All of them are not `[-1., -1., -0., 0., 1., 1.]`.

I tried `x = torch.sign(x) * torch.floor(torch.abs(x) + 0.5)`. It is indeed faster (a bit).
Thank you.

Ho right you have negative values as well
I’m afraid this is going to be hard to do as fast as round without reimplementing an efficient C kernel for it.

``````In [12]: x = torch.tensor([-0.6, -0.5, -0.4, 0.4, 0.5, 0.6])

In [13]: %timeit x.round()
56.9 µs ± 7.92 µs per loop (mean ± std. dev. of 7 runs, 10000 loops each)

In [14]: %timeit torch.sign(x) * torch.floor(torch.abs(x) + 0.5)
349 µs ± 4.78 µs per loop (mean ± std. dev. of 7 runs, 1000 loops each)

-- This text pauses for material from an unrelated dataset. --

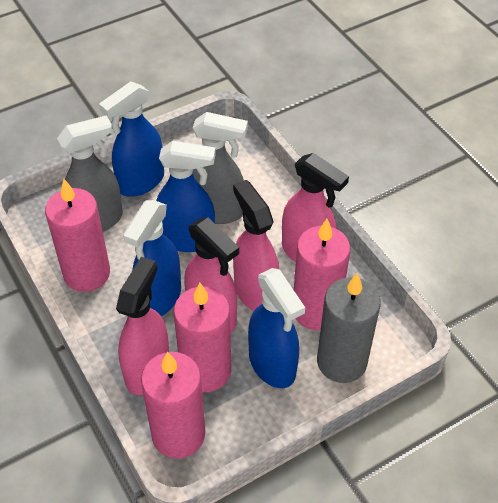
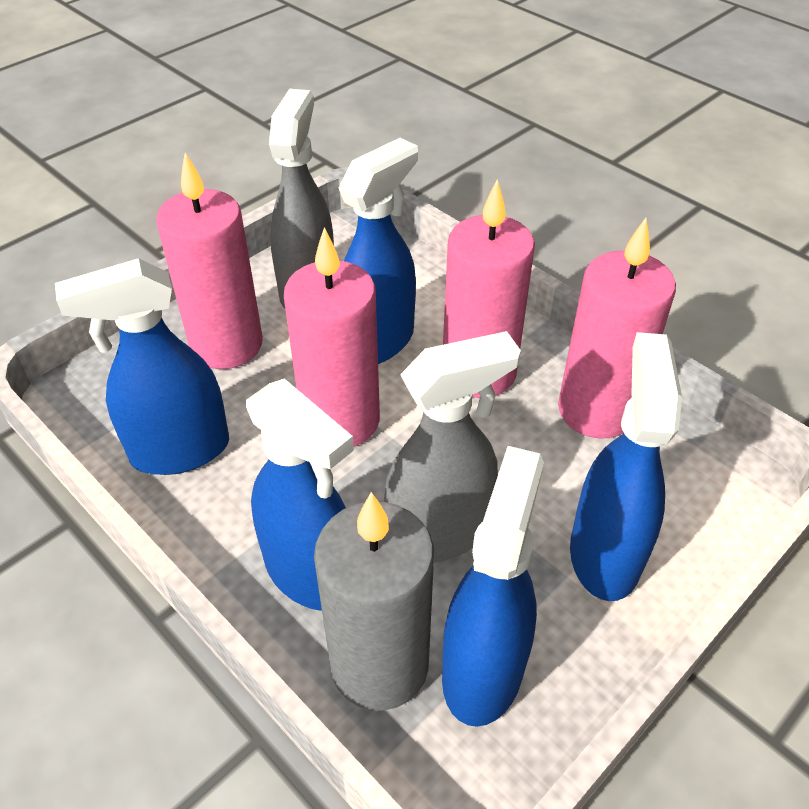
blue spray bottle: [99,82,164,197] [123,200,181,316] [156,141,216,252] [248,268,305,388] = 4 -> [55,258,229,475] [246,379,354,611] [339,138,418,364] [442,446,544,727] [570,332,682,601] = 5
pink spray bottle: [116,257,169,395] [184,217,239,333] [233,180,279,311] [282,153,349,262] = 4 -> none = 0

In [16]: %timeit (x + x.sign().float() / 2.).round()
305 µs ± 3.89 µs per loop (mean ± std. dev. of 7 runs, 1000 loops each)
``````

Note that these timings may not be representative for larger Tensors though. Or if you’re running on GPU.

`(x + x.sign().float() / 2.).round()` is also incorrect.